A volte il silenzio è più assordante di mille parole.

76-161Questo semplice principio vale a maggior ragione nel mondo della pubblicità dove a fronte di roboanti annunci spesso segue un assordante silenzio su quali siano i fondamenti di dette mirabilanti promesse.

Un esempio indicativo del fenomeno è quanto avvenuto nei confronti del  messaggio pubblicitario “NWG Energia – Accendi Luce Amica: spegni l’inquindamento e la bolletta. Chiedi al tuo Energy Broker”, uscito lo scorso luglio è ritenuto non conforme  all’art. 2 – Comunicazione commerciale ingannevole – del Codice di Autodisciplina della Comunicazione Commerciale.

L’annuncio conteneva affermazioni che caratterizzavano l’offerta come “l’unica Benefit Corporation in Italia nel settore dell’energia elettrica che fornisce, per statuto, solo energia rinnovabile” e “risparmia fino ad azzerare totalmente la bolletta, tasse incluse”.

L’inserzionista, nonostante le ripetute richieste avanzate dal Comitato di controllo,  non ha ottemperato alla richiesta formulata ai sensi degli artt. 6 e 32 del Codice, intesa a verificare la veridicità di quanto affermato nel messaggio.

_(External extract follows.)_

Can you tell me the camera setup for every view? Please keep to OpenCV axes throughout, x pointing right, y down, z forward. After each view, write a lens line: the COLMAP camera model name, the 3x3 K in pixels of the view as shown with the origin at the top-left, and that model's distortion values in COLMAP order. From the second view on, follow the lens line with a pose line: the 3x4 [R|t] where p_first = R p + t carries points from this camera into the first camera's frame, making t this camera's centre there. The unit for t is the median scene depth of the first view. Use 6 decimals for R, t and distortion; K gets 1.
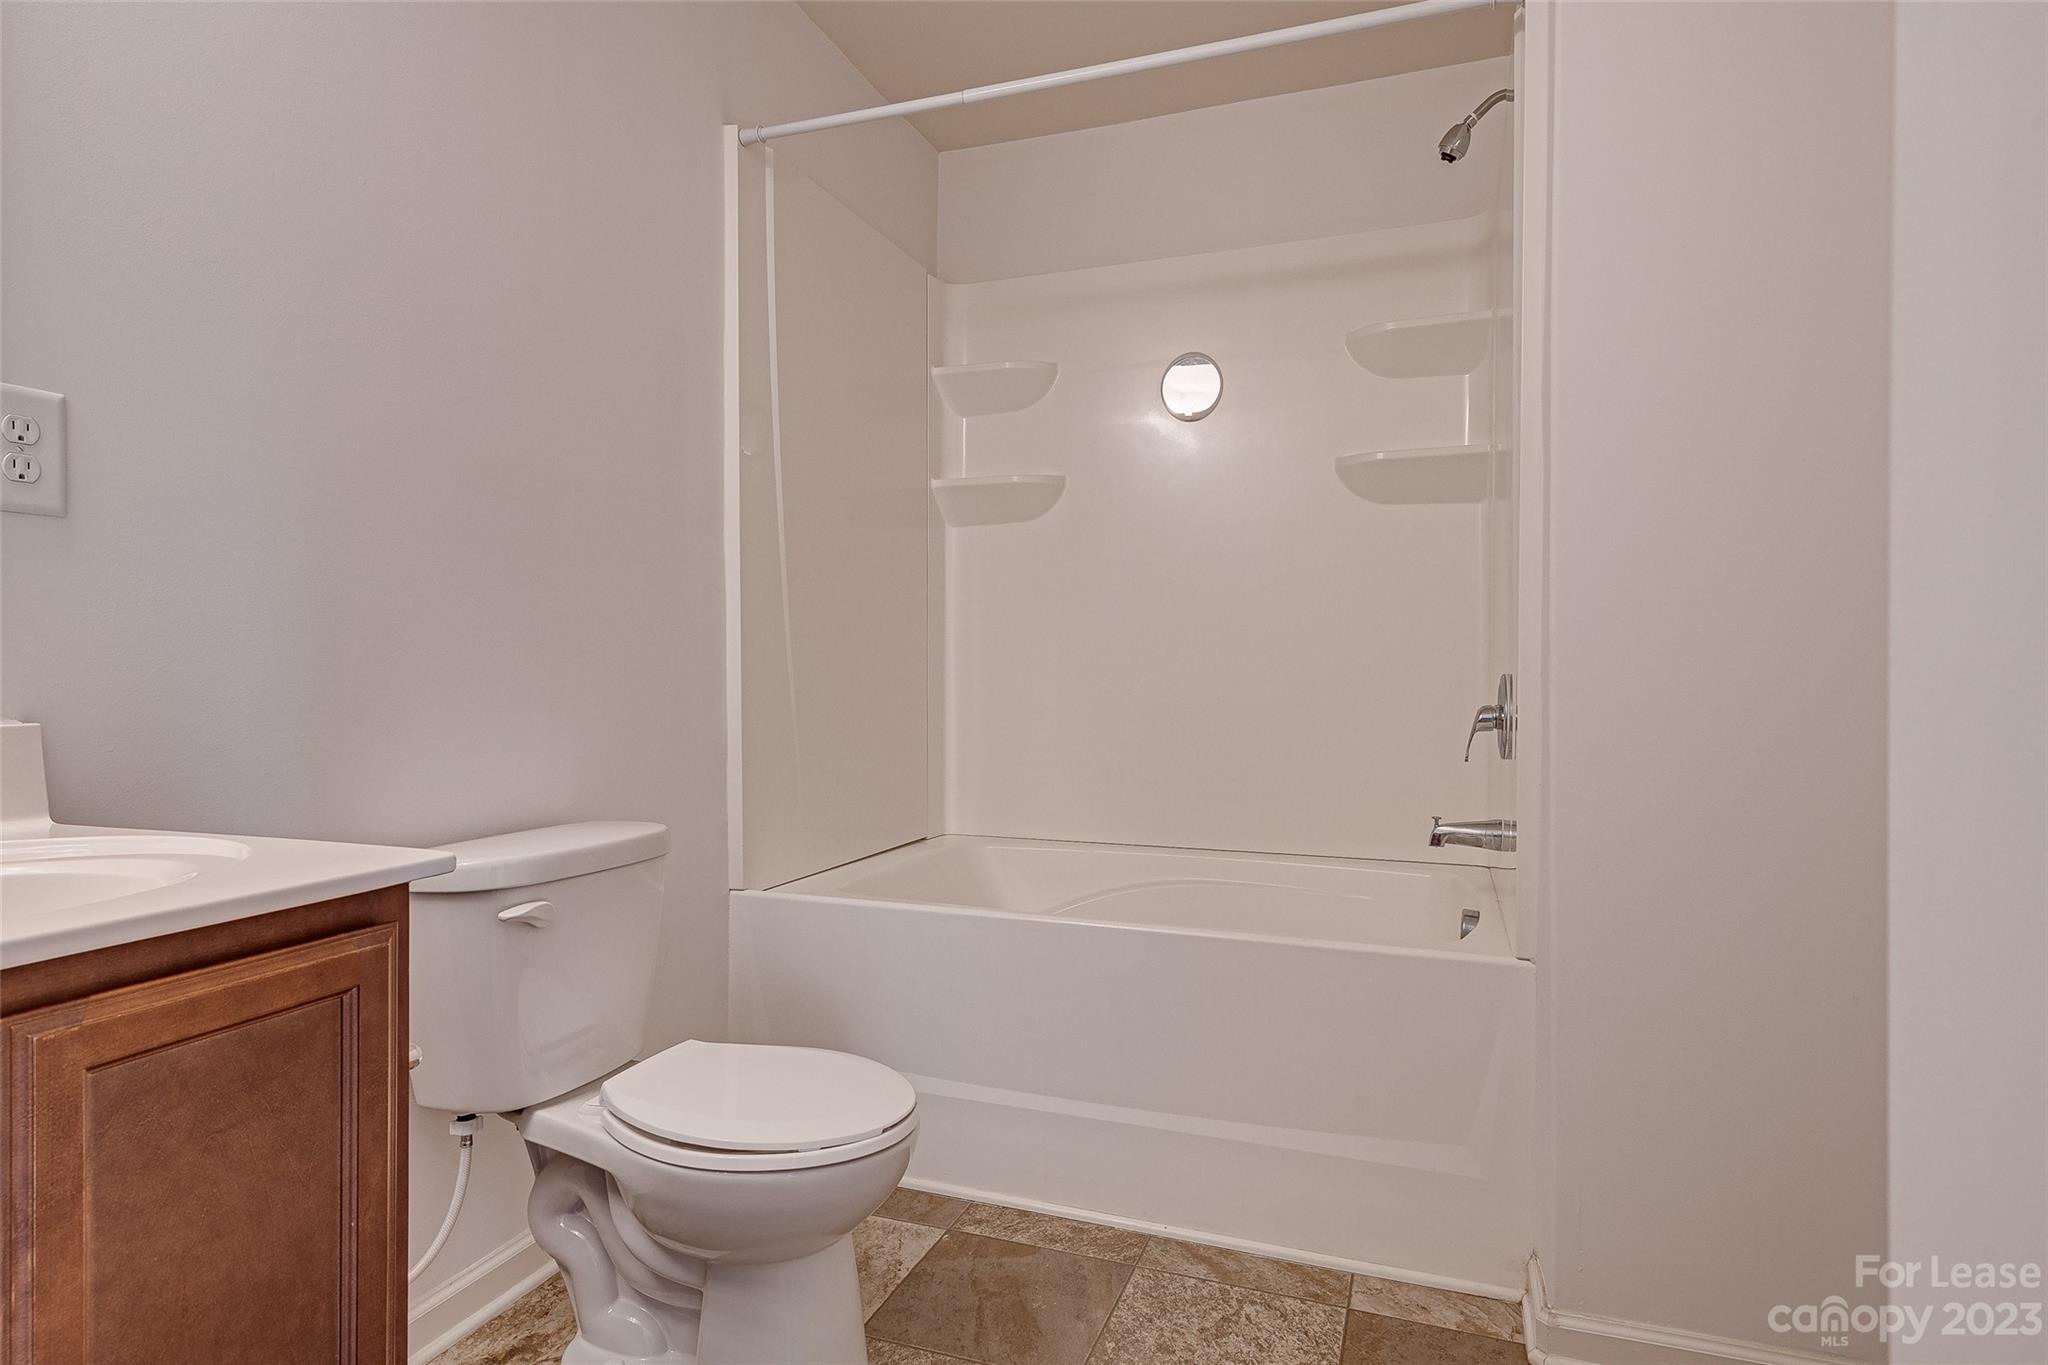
lens RADIAL K [[1141.1, 0, 987.4], [0, 1141.1, 678.1], [0, 0, 1]] dist [0.024605, -0.005270]
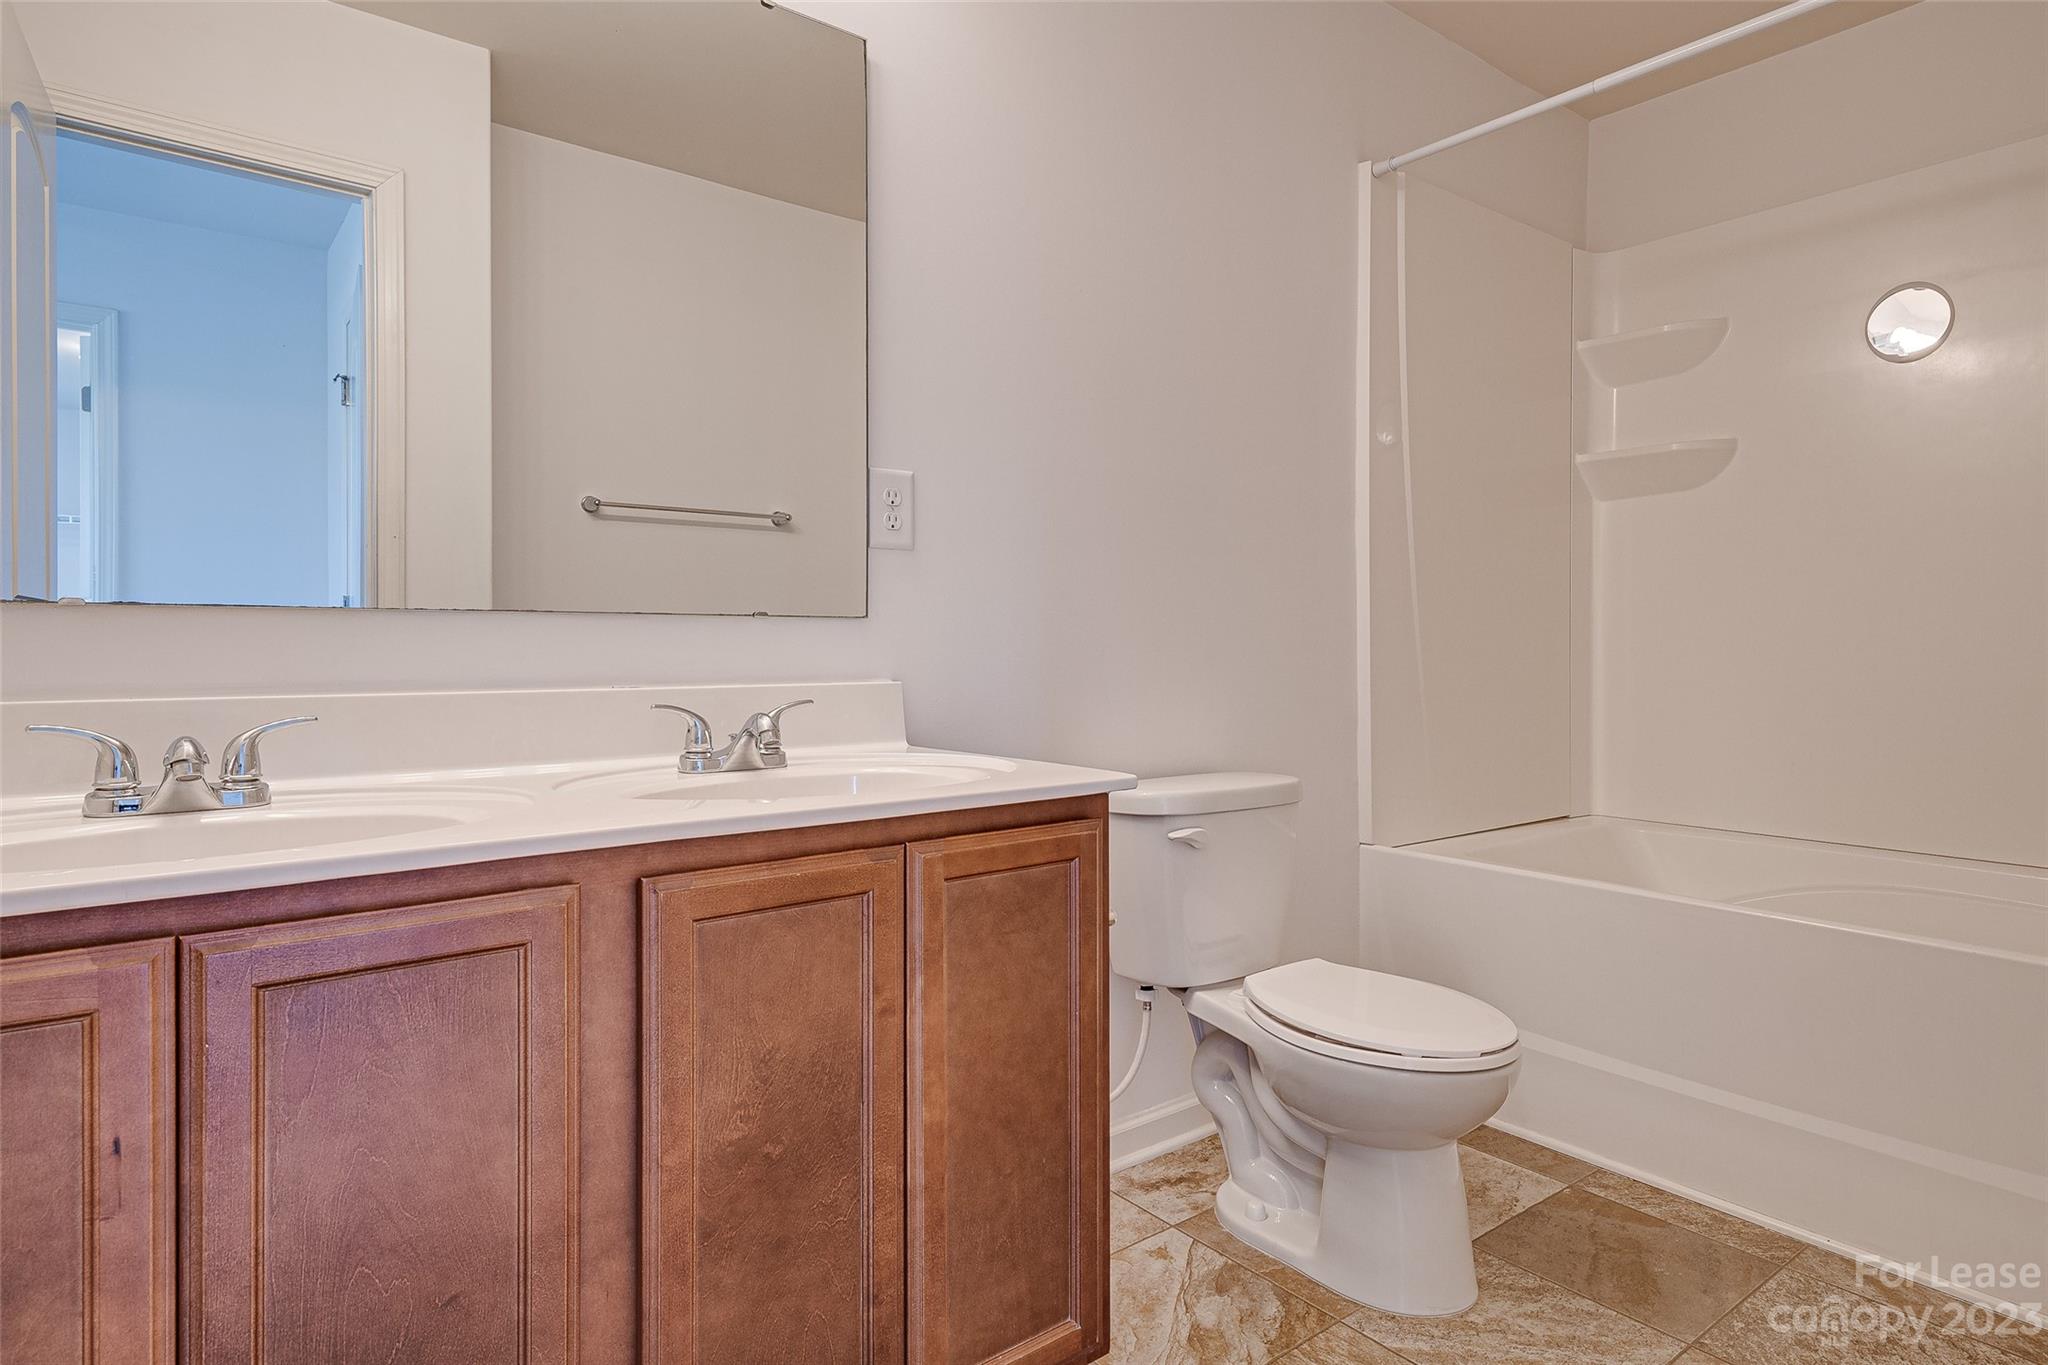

Nonostante i numerosi solleciti, nessuna risposta è infatti pervenuta da parte dell’inserzionista. Secondo costante giurisprudenza autodisciplinare, il mancato assolvimento dell’onere probatorio crea una lacuna che si riflette negativamente sulla valutazione di liceità del messaggio in ordine alle affermazioni in esso contenute e determina necessariamente una presunzione di ingannevolezza delle stesse.

Da qui il blocco. Se si dedicasse più attenzione alla creazione della propria pubblicità quanti fastidi ed imbarazzi si eviterebbero?